Solidity Verifier

For certain applications, it may be desirable to run the verifier as a smart contract instead of on a local machine.

Compile a Solidity verifier contract for your Noir program by running:

nargo codegen-verifier

A new contract folder would then be generated in your project directory, containing the Solidity file plonk_vk.sol. It can be deployed on any EVM blockchain acting as a verifier smart contract.

Note: It is possible to compile verifier contracts of Noir programs for other smart contract platforms as long as the proving backend supplies an implementation.

Barretenberg, the default proving backend for Nargo, supports compilation of verifier contracts in Solidity only for the time being.

Verify

To verify a proof using the Solidity verifier contract, call the verify function with the following signature:

function verify(bytes calldata _proof, bytes32[] calldata _publicInputs) external view returns (bool)

You can see an example of how the verify function is called in the example zk voting application here:

function castVote(bytes calldata proof, uint proposalId, uint vote, bytes32 nullifierHash) public returns (bool) {
  // ...
  bytes32[] memory publicInputs = new bytes32[](4);
  publicInputs[0] = merkleRoot;
  publicInputs[1] = bytes32(proposalId);
  publicInputs[2] = bytes32(vote);
  publicInputs[3] = nullifierHash;
  require(verifier.verify(proof, publicInputs), "Invalid proof");

Public Inputs

tip

A circuit doesn't have the concept of a return value. Return values are just syntactic sugar in Noir.

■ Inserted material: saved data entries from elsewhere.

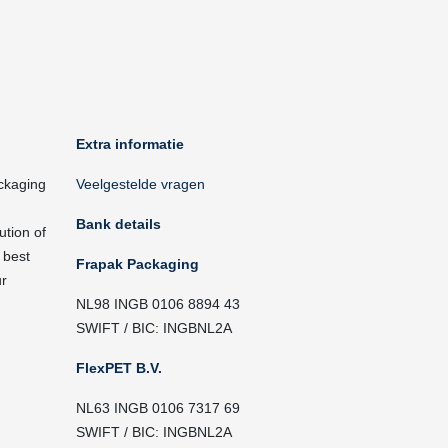
Extra informatie
ckaging
Veelgestelde vragen
Bank details
ution of
 best
Frapak Packaging
ur
NL98 INGB 0106 8894 43
SWIFT / BIC: INGBNL2A
FlexPET B.V.
NL63 INGB 0106 7317 69
SWIFT / BIC: INGBNL2A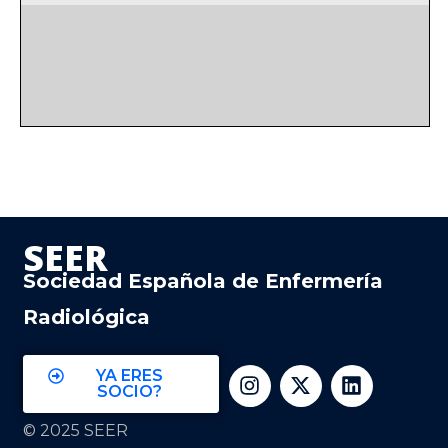
SEER
Sociedad Española de Enfermería
Radiológica
YA ERES
SOCIO?
© 2025 SEER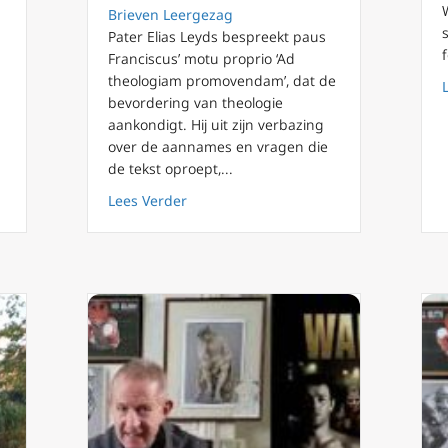
Brieven Leergezag
Pater Elias Leyds bespreekt paus
Franciscus’ motu proprio ‘Ad
theologiam promovendam’, dat de
bevordering van theologie
ag 2023: terug naar waar het echt over gaat (2/2) @PaterElias
aankondigt. Hij uit zijn verbazing
over de aannames en vragen die
de tekst oproept,...
about Ad Theologiam Promovendam – we
Lees Verder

Under the hood, the return value is passed as an input to the circuit and is checked at the end of the circuit program.

The verifier contract uses the output (return) value of a Noir program as a public input. So if you have the following function

fn main(
    // Public inputs
    pubkey_x: pub Field,
    pubkey_y: pub Field,
    // Private inputs
    priv_key: Field,
) -> pub Field

then verify in plonk_vk.sol will expect 3 public inputs. Passing two inputs will result in an error like Reason: PUBLIC_INPUT_COUNT_INVALID(3, 2).

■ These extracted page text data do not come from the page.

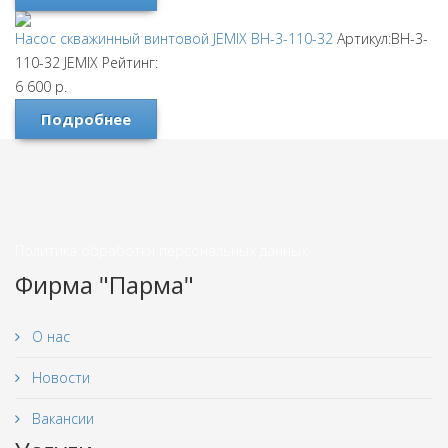
Насос скважинный винтовой JEMIX ВН-3-110-32
Артикул:ВН-3-
110-32
JEMIX
Рейтинг:
6 600
р.
Подробнее
Политика обработки персональных данных
Фирма "Парма"
О нас
Новости
Вакансии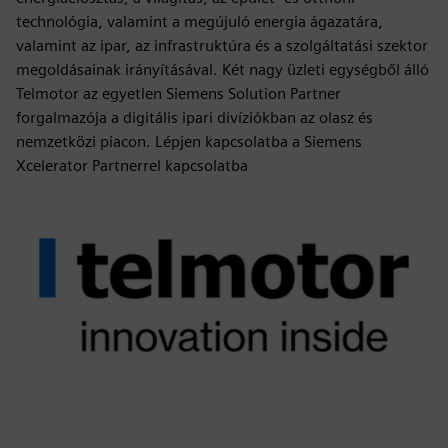
technológia, valamint a megújuló energia ágazatára,
valamint az ipar, az infrastruktúra és a szolgáltatási szektor
megoldásainak irányításával. Két nagy üzleti egységből álló
Telmotor az egyetlen Siemens Solution Partner
forgalmazója a digitális ipari divíziókban az olasz és
nemzetközi piacon. Lépjen kapcsolatba a Siemens
Xcelerator Partnerrel kapcsolatba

In this case the 3 inputs to verify would be ordered as [pubkey_x, pubkey_y, return].

Struct inputs

Consider the following program:

struct Type1 {
  val1: Field,
  val2: Field,
}

struct Nested {
  t1: Type1,
  is_true: bool,
}

fn main(x: pub Field, nested: pub Nested, y: pub Field) {
  //...
}

Structs will be flattened so that the array of inputs is 1-dimensional array. The order of these inputs would be flattened to: [x, nested.t1.val1, nested.t1.val2, nested.is_true, y]

Noir for EVM chains

You can currently deploy the Solidity verifier contracts to most EVM compatible chains. EVM chains that have been tested and are known to work include:

• Optimism
• Arbitrum
• Polygon PoS
• Scroll
• Celo

Other EVM chains should work, but have not been tested directly by our team. If you test any other chains, please open a PR on this page to update the list. See this doc for more info about testing verifier contracts on different EVM chains.

Unsupported chains

Unfortunately not all "EVM" chains are supported.

zkSync and the Polygon zkEVM do not currently support proof verification via Solidity verifier contracts. They are missing the bn256 precompile contract that the verifier contract requires. Once these chains support this precompile, they may work.